Pensó que los aventureros del antiguos habrían vencido tempestades, olas gigantes, frío, escorbuto y hasta el ataque de inusitados y feroces monstruos marinos, pero nunca habían sufrido el asombro del insomnio por disritmia circadiana, vulgo Jet lag. Puso cebo en el anzuelo y volvió a lanzar por enésima vez después de una hora pescando al amanecer de los que no pegan ojo. Se sentía bien con los pies colgados del cemento del embarcadero, viendo mecerse las palmeras en el cayo. De pronto, los vecinos -acuciados probablemente por el mismo síndrome de los husos horarios-, se asomaron para desamarrar su bote de pesca. Se sintió intimidado y se levantó. A los cinco pasos, un coco del tamaño de un balón de baloncesto cayo con un ruido seco y estalló sobre el cemento en el que estaba sentado, sobre el eje de su cabeza.
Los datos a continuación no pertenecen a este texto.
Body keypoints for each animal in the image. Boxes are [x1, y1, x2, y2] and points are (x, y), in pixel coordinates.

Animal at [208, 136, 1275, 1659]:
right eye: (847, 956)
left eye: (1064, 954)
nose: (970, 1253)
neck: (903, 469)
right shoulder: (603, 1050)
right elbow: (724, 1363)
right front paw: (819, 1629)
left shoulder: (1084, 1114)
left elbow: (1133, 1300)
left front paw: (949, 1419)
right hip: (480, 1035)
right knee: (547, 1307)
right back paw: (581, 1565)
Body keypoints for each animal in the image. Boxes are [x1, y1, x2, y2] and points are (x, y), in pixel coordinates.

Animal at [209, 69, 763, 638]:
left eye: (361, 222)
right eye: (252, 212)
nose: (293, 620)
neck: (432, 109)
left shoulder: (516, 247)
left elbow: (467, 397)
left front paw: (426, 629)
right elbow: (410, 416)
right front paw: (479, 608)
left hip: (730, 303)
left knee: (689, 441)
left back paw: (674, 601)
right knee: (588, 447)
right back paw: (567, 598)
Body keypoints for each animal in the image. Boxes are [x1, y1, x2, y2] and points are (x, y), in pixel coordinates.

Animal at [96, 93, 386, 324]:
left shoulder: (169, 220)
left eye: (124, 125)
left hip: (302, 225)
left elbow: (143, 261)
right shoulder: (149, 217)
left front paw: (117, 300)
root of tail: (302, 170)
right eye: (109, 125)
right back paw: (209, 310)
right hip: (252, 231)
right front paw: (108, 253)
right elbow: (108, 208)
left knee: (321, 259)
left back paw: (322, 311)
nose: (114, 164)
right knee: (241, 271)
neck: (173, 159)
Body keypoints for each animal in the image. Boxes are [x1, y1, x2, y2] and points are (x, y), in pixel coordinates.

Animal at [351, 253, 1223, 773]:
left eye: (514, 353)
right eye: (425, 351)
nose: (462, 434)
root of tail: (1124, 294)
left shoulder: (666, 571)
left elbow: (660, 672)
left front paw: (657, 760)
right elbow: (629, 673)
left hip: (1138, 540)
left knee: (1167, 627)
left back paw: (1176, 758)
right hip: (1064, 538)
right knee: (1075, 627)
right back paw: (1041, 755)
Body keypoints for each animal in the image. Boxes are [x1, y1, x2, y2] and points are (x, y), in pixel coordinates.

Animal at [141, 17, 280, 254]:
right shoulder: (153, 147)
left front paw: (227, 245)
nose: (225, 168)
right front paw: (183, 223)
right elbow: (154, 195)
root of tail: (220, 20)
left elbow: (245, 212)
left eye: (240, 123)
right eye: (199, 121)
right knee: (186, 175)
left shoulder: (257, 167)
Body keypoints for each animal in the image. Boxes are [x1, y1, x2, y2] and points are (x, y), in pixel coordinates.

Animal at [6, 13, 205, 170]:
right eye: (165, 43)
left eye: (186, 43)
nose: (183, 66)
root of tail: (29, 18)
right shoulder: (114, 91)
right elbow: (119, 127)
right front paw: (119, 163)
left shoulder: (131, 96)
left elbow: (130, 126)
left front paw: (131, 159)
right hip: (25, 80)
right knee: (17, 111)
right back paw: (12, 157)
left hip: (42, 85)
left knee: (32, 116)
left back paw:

Dejó la caña en la hierba, se encendió un cigarro y pensó en qué momento y porqué se acaba de librar de la muerte. O porqué se había acercado tanto a ella y de una manera tan absurda. De algo estaba seguro. Alguien le había protegido intencionadamente como en la docena de ocasiones anteriores que desfilaban por su cabeza. Un ángel, una asociación de ellos, quién sabe, tal vez tenía un ‘lobby’ de la guarda.